A probe has been initiated after at least 400 personnel belonging to the Central Reserve Police Force (CRPF) fell ill at a camp in Thiruvananthapuram, Kerala, that they are attached to. The police suspected it to be a case of food poisoning, though have not ruled out other possibilities.
All 400 men complained of illness and soon showed symptoms of food-poisoning — nausea, vomiting and diarrhoea — after consuming fish curry on the evening of Sunday, April 1. Many of them have been rushed to local hospitals, and are undergoing treatment.
CRPF Director General (DG) Sudeep Lakhtakiya said the jawans were at the camp to undergo some training, and had complained of nausea, vomiting and diarrhoea after their dinner, in which fish was served. They received initial treatment at the training centre itself, before the condition of many of them got worse and they were shifted to local hospitals.
Around 110 of them have been kept under observation at the Trivandrum Medical College Hospital. Kerala Health Minister KK Shylaja visited them late on Saturday night and took stock of their treatment regimen. By Sunday (April 2) morning, only a few of them remained in hospital as the rest were discharged.
Lakhtakiya told a news agency: "We are finding the source of the material used to cook the particular meal that was served to the jawans. Initial enquiry suggests that the fish might have been bad. However, the training centre in charge is looking up the entire case."

- - - -

§ ACTIVITY LIST:
a) Answer these questions using the report on the CRPF camp illness.
(i) What dish did the men eat before falling ill?
(ii) About how many of them were kept under observation at the Trivandrum Medical College Hospital?
(iii) Who is looking into the entire case, according to Lakhtakiya?
b) Retype the report on the CRPF camp illness from "All 400 men" to "are undergoing treatment.", matching it word for word.
Base every answer only on this report.

- - - -

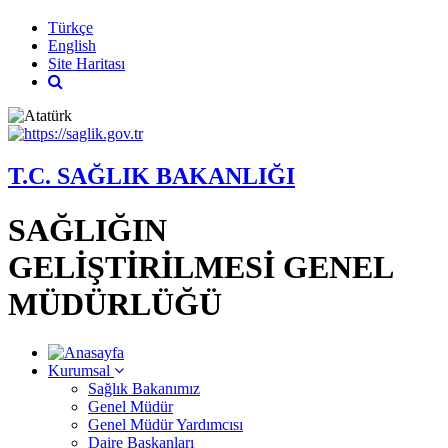
Türkçe
English
Site Haritası
T.C. SAĞLIK BAKANLIĞI
SAĞLIĞIN
GELİŞTİRİLMESİ GENEL
MÜDÜRLÜĞÜ
Kurumsal
Sağlık Bakanımız
Genel Müdür
Genel Müdür Yardımcısı
Daire Başkanları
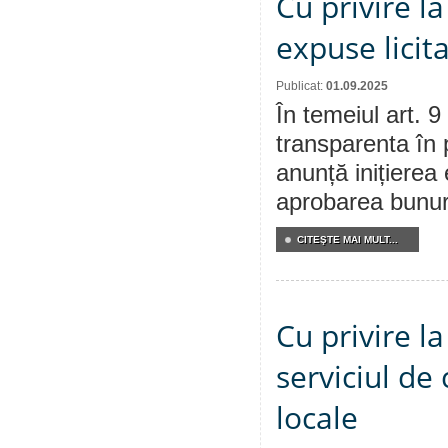
Cu privire l
expuse licita
Publicat:
01.09.2025
În temeiul art. 9
transparenta în 
anunță inițierea 
aprobarea bunuril
CITEŞTE MAI MULT...
Cu privire l
serviciul de
locale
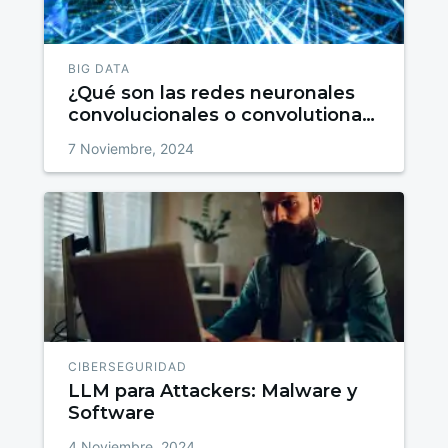
BIG DATA
¿Qué son las redes neuronales
convolucionales o convolutional
neural networks?
7 Noviembre, 2024
CIBERSEGURIDAD
LLM para Attackers: Malware y
Software
4 Noviembre, 2024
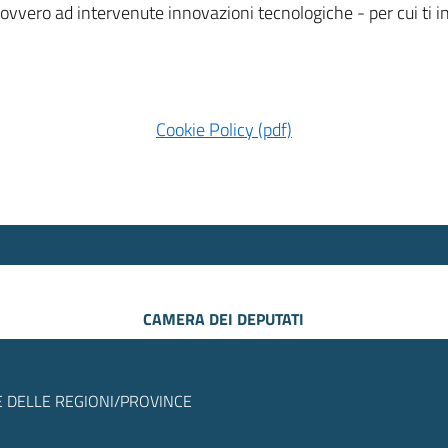
 ovvero ad intervenute innovazioni tecnologiche - per cui ti
Cookie Policy (pdf)
CAMERA DEI DEPUTATI
 DELLE REGIONI/PROVINCE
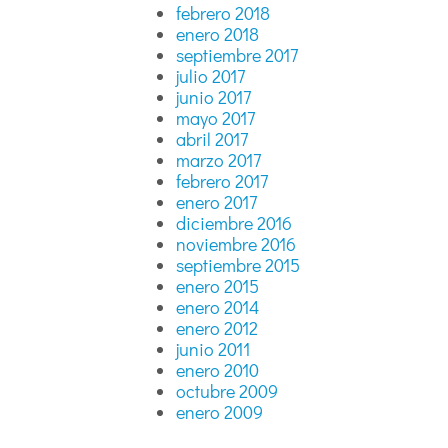
febrero 2018
enero 2018
septiembre 2017
julio 2017
junio 2017
mayo 2017
abril 2017
marzo 2017
febrero 2017
enero 2017
diciembre 2016
noviembre 2016
septiembre 2015
enero 2015
enero 2014
enero 2012
junio 2011
enero 2010
octubre 2009
enero 2009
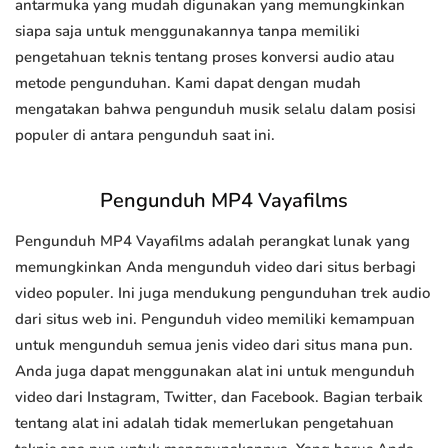
antarmuka yang mudah digunakan yang memungkinkan
siapa saja untuk menggunakannya tanpa memiliki
pengetahuan teknis tentang proses konversi audio atau
metode pengunduhan. Kami dapat dengan mudah
mengatakan bahwa pengunduh musik selalu dalam posisi
populer di antara pengunduh saat ini.
Pengunduh MP4 Vayafilms
Pengunduh MP4 Vayafilms adalah perangkat lunak yang
memungkinkan Anda mengunduh video dari situs berbagi
video populer. Ini juga mendukung pengunduhan trek audio
dari situs web ini. Pengunduh video memiliki kemampuan
untuk mengunduh semua jenis video dari situs mana pun.
Anda juga dapat menggunakan alat ini untuk mengunduh
video dari Instagram, Twitter, dan Facebook. Bagian terbaik
tentang alat ini adalah tidak memerlukan pengetahuan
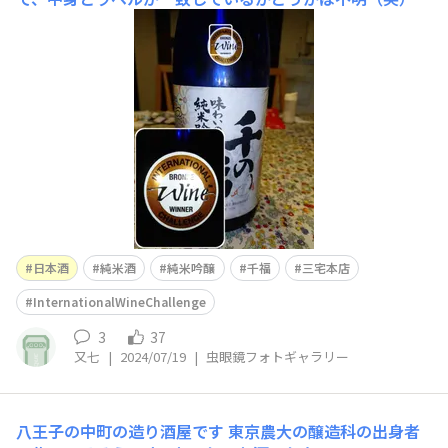
普通に美味しい。
日本酒
純米酒
純米吟醸
千福
三宅本店
InternationalWineChallenge
3
37
又七
|
2024/07/19
|
虫眼鏡フォトギャラリー
八王子の中町の造り酒屋です
東京農大の醸造科の出身者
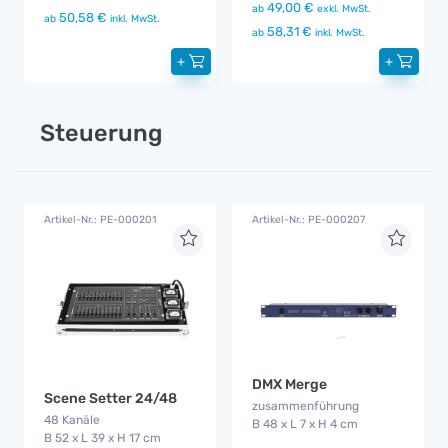
49,00 €
ab
exkl. MwSt.
50,58 €
ab
inkl. MwSt.
58,31 €
ab
inkl. MwSt.
+
+
Steuerung
Artikel-Nr.: PE-000201
Artikel-Nr.: PE-000207
DMX Merge
Scene Setter 24/48
zusammenführung
48 Kanäle
B 48 x L 7 x H 4 cm
B 52 x L 39 x H 17 cm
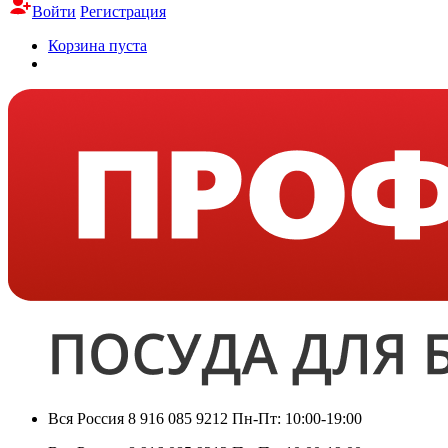
Войти
Регистрация
Корзина пуста
Вся Россия
8 916 085 9212
Пн-Пт: 10:00-19:00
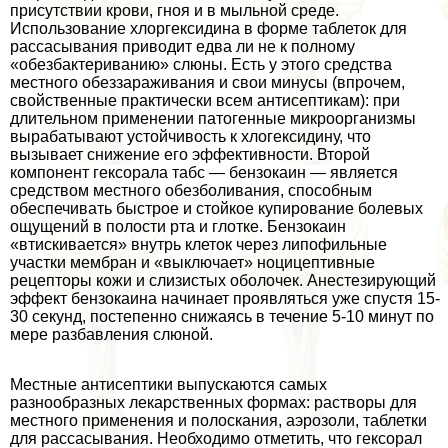
присутствии крови, гноя и в мыльной среде.
Использование хлоргексидина в форме таблеток для
рассасывания приводит едва ли не к полному
«обезбактериванию» слюны. Есть у этого средства
местного обеззараживания и свои минусы (впрочем,
свойственные пpaктически всем антисептикам): при
длительном применении патогенные микроорганизмы
выpaбатывают устойчивость к хлогексидину, что
вызывает снижение его эффективности. Второй
компонент гексорала табс — бензокаин — является
средством местного обезболивания, способным
обеспечивать быстрое и стойкое купирование болевых
ощущений в полости рта и глотке. Бензокаин
«втискивается» внутрь клеток через липофильные
участки мембран и «выключает» ноцицептивные
рецепторы кожи и слизистых оболочек. Анестезирующий
эффект бензокаина начинает проявляться уже спустя 15-
30 секунд, постепенно снижаясь в течение 5-10 минут по
мере разбавления слюной.
Местные антисептики выпускаются самых
разнообразных лекарственных формах: растворы для
местного применения и полоскания, аэрозоли, таблетки
для рассасывания. Необходимо отметить, что гексорал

- - - -

§ TASK-BY-TASK RESULTS:
a)
(i) Fish curry
(ii) Around 110
(iii) The training centre in charge

b)
All 400 men complained of illness and soon showed symptoms of food-poisoning — nausea, vomiting and diarrhoea — after consuming fish curry on the evening of Sunday, April 1. Many of them have been rushed to local hospitals, and are undergoing treatment.